16. March 2019

A DAY WITH JAMES EDWARDS (1907 – 1984)

Las Pozas - Surrealistic Garden of Edward James

There are many whimsical Englishmen. A very special one was Edward Frank Willis James. Born in 1907 into an English aristocrat family – his godfather was George VIII – he spent a carefree but boring youth. In 1920 he attended the prestigious Eton College and later the Art Academy of Oxford University. During this time he made acquaintance with Salvador Dali, Max Ernst and René Magritte. He became a patron of Dali and, over the years, the owner of the largest private collection of surrealist art.

When his mother, Evelyne Forbes, died in 1929, she left him a fortune that made him one of the richest men of his time. He lived a life as a playboy, traveled and had an illustrious circle of friends to renowned artists and writers this included also Coco Chanel. His marriage to a ballet dancer from Vienna lasted not more than five years.

 In 1935 he wrote a novel and financed the issue of the art revue Minotauro, whose title pages were partially illustrated by Picasso. In 1940 he visited an Ashram in New Mexico (USA) and began to meditate. In 1945, his adventurous life took him to Mexico, to Xilitia in the state of Potosi. Two years later he bought Las Pozos, a huge piece of land in the jungle with rivers and waterfalls.

In 1947 he met in Xilitia Plutarco Gastélum, an architect and José Augilar, a gifted carpenter and mold maker.

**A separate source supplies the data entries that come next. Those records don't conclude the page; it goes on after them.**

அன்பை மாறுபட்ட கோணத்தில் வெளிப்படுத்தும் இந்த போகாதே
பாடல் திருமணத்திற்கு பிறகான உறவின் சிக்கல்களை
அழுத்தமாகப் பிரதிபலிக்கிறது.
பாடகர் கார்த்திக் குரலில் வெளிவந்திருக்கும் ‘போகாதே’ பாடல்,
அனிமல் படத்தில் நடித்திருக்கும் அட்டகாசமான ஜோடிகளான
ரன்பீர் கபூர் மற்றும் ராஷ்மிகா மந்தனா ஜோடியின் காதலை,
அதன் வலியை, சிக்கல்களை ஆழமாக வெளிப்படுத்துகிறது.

With them and up to a hundred workers palaces, columns, orchids and bridges were created in the jungle over the next seventeen years. This surreal dream of cement bears witness to James Edwards, one of the greatest eccentrics of the 20th century, who died in 1984 in San Remo.

We visited his legacy on March 14, 2019. It was a bright day; and we had an unforgettable experience. Thank you, James!